Lieberman’s output began to flag after that point with he only making the silly Remote Control (1988) about an alien mind control videotape and then a long period of silence before making a belated return to the director’s chair two decades later with Satan’s Little Helper. Outside of that Lieberman has done little – the story for the children’s film The Neverending Story III (1994), as creator/producer of the tv series Til Death Do Us Part (2006-7), an anthology series about marriages that end in murder, and directing a handful of tv movies.
Satan’s Little Helper has a premise – a kid volunteers to help a serial killer as they rack up a body count on Halloween – that could go either way – it could be something really edgy or else just something lame and cutsie. Thankfully, Lieberman goes with the former option and creates a film that frequently leaves your jaw on the floor asking yourself “What the feck did I just watch?”
(l to r) The serial killer Satan (Joshua Annex) and his little helper Douglas (Alexander Brickel)

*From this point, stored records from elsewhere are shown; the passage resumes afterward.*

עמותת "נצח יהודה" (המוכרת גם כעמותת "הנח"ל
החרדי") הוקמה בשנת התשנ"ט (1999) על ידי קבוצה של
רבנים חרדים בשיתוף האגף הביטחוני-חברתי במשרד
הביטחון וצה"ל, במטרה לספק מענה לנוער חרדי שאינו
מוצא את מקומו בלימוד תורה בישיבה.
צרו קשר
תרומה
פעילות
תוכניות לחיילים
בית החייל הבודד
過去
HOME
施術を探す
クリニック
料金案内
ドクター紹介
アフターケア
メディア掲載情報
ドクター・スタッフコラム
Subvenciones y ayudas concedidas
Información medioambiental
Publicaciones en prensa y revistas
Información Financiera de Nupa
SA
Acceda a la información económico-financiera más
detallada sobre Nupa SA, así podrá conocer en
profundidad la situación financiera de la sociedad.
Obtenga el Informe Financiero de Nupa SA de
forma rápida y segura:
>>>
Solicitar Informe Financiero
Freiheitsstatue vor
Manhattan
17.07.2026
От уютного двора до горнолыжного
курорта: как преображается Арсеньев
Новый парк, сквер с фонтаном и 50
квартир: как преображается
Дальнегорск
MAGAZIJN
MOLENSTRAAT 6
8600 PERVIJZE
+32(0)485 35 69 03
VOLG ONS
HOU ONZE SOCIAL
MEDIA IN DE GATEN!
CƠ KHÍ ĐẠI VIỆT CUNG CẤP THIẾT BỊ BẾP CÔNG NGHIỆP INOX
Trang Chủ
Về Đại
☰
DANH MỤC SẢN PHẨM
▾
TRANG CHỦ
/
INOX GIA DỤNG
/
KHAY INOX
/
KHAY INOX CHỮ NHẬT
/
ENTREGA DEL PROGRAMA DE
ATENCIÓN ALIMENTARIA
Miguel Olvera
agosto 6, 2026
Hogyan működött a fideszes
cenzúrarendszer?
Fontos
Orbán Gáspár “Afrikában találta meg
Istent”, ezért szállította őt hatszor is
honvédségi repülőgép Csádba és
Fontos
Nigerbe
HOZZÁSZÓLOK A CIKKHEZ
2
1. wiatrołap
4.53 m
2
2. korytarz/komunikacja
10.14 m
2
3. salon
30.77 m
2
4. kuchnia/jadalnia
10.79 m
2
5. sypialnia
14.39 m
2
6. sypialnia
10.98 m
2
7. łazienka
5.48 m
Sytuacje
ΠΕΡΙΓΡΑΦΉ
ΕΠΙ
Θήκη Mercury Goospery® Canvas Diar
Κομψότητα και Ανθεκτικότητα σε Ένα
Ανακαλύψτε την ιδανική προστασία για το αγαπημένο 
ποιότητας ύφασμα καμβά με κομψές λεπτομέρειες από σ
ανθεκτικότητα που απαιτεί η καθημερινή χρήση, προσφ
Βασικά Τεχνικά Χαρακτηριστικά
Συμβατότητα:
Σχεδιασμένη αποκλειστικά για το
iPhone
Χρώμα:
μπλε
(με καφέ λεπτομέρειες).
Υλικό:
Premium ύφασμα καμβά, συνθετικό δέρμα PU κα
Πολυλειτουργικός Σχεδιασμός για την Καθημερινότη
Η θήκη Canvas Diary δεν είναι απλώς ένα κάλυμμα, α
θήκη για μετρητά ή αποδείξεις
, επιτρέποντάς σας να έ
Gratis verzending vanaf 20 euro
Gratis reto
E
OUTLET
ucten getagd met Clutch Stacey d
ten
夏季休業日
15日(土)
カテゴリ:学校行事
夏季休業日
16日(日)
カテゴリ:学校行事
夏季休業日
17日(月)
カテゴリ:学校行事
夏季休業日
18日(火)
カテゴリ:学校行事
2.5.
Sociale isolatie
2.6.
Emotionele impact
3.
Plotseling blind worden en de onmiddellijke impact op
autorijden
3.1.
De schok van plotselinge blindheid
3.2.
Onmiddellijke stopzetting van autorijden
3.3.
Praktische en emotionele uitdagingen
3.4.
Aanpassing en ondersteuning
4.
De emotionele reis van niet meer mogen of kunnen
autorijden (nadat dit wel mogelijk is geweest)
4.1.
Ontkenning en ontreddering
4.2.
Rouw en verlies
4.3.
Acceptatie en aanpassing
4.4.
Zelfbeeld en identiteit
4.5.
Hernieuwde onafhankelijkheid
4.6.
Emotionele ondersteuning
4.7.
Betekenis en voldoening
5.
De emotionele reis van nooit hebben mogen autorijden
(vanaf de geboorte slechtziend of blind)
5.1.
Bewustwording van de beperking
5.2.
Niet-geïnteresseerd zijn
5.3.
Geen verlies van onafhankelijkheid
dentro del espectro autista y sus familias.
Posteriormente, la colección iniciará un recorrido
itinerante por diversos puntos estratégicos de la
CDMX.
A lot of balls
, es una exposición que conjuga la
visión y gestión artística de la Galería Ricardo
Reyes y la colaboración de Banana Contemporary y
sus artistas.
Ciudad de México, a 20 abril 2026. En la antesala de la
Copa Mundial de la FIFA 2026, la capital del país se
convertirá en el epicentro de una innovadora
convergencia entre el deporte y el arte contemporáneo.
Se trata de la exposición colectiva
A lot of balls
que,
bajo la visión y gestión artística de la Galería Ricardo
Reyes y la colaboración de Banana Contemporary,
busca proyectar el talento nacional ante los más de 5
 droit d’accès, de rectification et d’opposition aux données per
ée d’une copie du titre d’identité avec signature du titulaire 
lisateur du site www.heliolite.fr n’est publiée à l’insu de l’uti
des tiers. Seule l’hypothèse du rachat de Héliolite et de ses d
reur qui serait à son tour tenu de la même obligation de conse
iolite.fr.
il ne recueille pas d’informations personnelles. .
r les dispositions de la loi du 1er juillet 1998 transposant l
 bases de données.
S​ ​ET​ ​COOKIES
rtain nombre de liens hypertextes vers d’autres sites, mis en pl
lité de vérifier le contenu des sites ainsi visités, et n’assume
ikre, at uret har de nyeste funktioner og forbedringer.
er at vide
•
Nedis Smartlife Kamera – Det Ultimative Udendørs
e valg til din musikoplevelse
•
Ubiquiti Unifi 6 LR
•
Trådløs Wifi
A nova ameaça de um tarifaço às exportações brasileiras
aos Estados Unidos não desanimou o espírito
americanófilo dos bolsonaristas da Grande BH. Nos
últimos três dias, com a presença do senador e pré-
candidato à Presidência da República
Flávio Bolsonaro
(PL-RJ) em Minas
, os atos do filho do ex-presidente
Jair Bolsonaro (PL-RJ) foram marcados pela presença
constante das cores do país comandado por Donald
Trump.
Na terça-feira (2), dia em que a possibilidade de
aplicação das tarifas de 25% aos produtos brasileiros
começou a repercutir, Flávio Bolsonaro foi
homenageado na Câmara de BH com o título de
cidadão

Jeff Lieberman pushes the material to some fairly outrageous limits – one victim is killed by Satan on their porch and their blood used to write “boo” on a board before Satan then poses with the body as a parent and child come by asking for a photo. There is a particularly malicious montage of scenes with Satan pushing Douglas in a shopping cart as they run down a pregnant woman, a baby in a stroller and a blind man. Or of Satan hanging an old lady on a walking frame from her porch, where she is promptly taken as another Halloween exhibit. In other scenes, Satan feeds kids drugs as Halloween candy and poisons a punchbowl with Drain-O. Elsewhere, Douglas gets to witnesses his father’s guts being torn out.
The plot twists and turns – none more so than the scenes where Alex takes Douglas off to get a Halloween costume, is waylaid by Satan who then returns home with Douglas where everyone thinks he is Alex dressed in costume, whereupon he starts to aggressively make out with Katheryn Winnick, which she responds to favourably and starts getting turned on. Satan’s Little Helper is a film that left my jaw on the floor. I do wish someone else would give Jeff Lieberman money to make more films.